The rectangular point $\left(- 4 , 32\right)$ is in the form $\left(x , y\right)$.

Polar points are in the form $\left(r , \theta\right)$. See the attached image for what this means: To find $r$, we effectively need to find the hypotenuse of the right triangle with legs of $x$ and $y$.

Thus, $r = \sqrt{{x}^{2} + {y}^{2}}$. Here, this becomes

$r = \sqrt{{\left(- 4\right)}^{2} + {\left(32\right)}^{2}} = \sqrt{{4}^{2} + {32}^{2}} = \sqrt{{4}^{2} + {4}^{2} \left({8}^{2}\right)} = \sqrt{{4}^{2} \left(1 + {8}^{2}\right)} = 4 \sqrt{65}$

Even though the point $\left(- 4 , 32\right)$ is in Quadrant $\text{II}$, the value of $r$ is a magnitude and is still positive.

To find $\theta$, we first need to write some statement involving $\theta$ given the information that we know.

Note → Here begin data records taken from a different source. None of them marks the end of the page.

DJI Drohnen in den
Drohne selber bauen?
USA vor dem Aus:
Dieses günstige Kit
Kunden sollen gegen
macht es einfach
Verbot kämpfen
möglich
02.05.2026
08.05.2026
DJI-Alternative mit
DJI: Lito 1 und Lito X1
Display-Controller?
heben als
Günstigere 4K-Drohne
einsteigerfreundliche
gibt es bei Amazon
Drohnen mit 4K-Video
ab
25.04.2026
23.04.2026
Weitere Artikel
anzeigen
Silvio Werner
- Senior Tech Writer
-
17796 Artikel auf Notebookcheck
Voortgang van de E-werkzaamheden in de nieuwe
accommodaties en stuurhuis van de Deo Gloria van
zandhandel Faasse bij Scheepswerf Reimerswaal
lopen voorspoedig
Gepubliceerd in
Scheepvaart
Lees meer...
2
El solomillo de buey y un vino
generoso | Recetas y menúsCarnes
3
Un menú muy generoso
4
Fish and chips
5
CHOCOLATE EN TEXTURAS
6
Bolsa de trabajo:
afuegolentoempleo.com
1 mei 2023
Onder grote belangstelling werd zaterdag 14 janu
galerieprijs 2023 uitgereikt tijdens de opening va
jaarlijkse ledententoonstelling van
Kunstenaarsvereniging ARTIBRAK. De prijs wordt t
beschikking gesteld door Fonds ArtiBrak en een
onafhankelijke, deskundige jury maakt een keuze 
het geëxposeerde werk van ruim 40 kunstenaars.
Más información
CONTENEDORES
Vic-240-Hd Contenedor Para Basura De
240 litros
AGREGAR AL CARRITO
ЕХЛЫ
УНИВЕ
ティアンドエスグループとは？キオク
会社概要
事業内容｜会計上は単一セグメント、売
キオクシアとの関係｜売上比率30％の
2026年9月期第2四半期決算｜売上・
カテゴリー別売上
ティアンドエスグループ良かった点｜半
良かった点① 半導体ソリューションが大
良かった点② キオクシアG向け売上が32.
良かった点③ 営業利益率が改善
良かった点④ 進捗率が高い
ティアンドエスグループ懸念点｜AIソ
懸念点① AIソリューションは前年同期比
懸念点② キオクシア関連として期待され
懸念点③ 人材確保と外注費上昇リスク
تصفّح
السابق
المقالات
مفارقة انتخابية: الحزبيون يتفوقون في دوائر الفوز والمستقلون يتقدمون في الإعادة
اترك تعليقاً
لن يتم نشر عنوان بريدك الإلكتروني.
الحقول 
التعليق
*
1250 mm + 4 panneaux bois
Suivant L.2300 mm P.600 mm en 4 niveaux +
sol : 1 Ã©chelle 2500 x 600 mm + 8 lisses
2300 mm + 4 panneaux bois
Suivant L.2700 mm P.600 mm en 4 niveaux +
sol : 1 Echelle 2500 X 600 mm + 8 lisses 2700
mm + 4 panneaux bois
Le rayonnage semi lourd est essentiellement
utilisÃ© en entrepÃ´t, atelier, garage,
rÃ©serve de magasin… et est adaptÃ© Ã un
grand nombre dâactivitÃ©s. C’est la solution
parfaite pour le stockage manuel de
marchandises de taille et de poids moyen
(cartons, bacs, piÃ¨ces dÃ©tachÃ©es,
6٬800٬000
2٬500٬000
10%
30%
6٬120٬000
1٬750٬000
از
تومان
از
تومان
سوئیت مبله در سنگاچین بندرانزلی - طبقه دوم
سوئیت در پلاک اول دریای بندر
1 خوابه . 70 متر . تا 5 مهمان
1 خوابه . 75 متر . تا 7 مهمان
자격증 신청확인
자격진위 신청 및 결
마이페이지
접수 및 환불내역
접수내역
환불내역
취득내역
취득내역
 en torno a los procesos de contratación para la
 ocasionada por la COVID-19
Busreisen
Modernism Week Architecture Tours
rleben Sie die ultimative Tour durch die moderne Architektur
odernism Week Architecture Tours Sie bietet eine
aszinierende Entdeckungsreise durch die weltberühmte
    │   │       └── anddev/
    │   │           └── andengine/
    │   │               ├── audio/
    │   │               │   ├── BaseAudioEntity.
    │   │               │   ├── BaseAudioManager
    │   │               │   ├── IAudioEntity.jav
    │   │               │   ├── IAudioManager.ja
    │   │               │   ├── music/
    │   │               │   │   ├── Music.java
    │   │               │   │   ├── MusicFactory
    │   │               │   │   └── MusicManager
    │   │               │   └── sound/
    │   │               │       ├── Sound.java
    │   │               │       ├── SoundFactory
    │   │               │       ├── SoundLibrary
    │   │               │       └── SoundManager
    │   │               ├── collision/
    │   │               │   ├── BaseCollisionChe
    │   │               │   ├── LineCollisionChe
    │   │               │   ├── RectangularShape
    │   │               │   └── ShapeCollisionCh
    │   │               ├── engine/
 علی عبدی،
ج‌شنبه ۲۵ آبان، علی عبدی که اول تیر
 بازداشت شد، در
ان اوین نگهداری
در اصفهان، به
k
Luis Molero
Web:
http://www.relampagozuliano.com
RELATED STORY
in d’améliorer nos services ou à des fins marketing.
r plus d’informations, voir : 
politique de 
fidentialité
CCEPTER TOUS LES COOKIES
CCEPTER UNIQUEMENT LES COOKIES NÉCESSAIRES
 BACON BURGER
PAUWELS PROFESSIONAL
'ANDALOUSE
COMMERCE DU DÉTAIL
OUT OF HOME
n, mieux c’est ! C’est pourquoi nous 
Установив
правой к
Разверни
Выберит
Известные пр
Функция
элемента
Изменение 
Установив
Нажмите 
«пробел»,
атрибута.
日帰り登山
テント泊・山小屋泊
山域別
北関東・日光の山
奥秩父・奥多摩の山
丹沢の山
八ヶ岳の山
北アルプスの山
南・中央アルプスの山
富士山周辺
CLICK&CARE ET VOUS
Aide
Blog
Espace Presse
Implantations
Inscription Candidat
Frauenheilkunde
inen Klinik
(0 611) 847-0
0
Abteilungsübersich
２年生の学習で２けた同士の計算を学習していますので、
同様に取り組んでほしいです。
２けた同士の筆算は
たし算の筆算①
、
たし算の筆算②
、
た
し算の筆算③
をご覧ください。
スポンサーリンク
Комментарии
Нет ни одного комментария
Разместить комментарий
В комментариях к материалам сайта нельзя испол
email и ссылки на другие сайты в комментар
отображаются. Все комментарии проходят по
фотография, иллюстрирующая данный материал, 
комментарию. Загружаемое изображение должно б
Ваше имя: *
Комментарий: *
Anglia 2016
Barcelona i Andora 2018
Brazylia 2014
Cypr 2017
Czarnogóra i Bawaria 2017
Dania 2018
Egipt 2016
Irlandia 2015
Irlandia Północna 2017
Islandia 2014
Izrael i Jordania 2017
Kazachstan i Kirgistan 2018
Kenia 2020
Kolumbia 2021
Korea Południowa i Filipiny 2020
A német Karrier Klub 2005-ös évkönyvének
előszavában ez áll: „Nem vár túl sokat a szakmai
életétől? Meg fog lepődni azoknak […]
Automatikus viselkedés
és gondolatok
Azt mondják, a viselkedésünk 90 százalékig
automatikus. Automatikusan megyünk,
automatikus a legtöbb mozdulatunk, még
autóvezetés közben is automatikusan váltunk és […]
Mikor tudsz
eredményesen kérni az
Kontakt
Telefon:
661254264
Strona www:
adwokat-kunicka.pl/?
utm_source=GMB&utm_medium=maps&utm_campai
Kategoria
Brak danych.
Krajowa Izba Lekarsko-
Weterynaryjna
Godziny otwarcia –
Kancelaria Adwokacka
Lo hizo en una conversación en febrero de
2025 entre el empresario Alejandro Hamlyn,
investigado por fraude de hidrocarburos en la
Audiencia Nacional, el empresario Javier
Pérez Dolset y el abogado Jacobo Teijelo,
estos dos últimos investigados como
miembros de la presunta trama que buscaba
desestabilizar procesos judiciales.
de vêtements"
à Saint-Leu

Looking at the image, we have $\theta$, the side opposite $\theta$, and the side adjacent to $\theta$ in a right triangle. Thus, we can say:

$\tan \theta = \text{opposite"/"adjacent} = \frac{y}{x}$

Solving for $\theta$:

$\theta = {\tan}^{-} 1 \left(\frac{y}{x}\right)$

Using our known values:

$\theta = {\tan}^{-} 1 \left(\frac{32}{- 4}\right) = {\tan}^{-} 1 \left(- 8\right) = - 1.44644133$

Note, however, that this is a negative value and that $- 1.44644133 > - \frac{\pi}{2}$, so this is really an angle in Quadrant $\text{IV}$.

To find the value of this angle in Quadrant $\text{II}$, we know that it will be $\pi$ minus the magnitude of the angle we determined.

That is,

$\theta = \pi - 1.44644133 = 1.69515132$

So, our point is:

$\left(r , \theta\right) = \left(4 \sqrt{65} , 1.69515132\right)$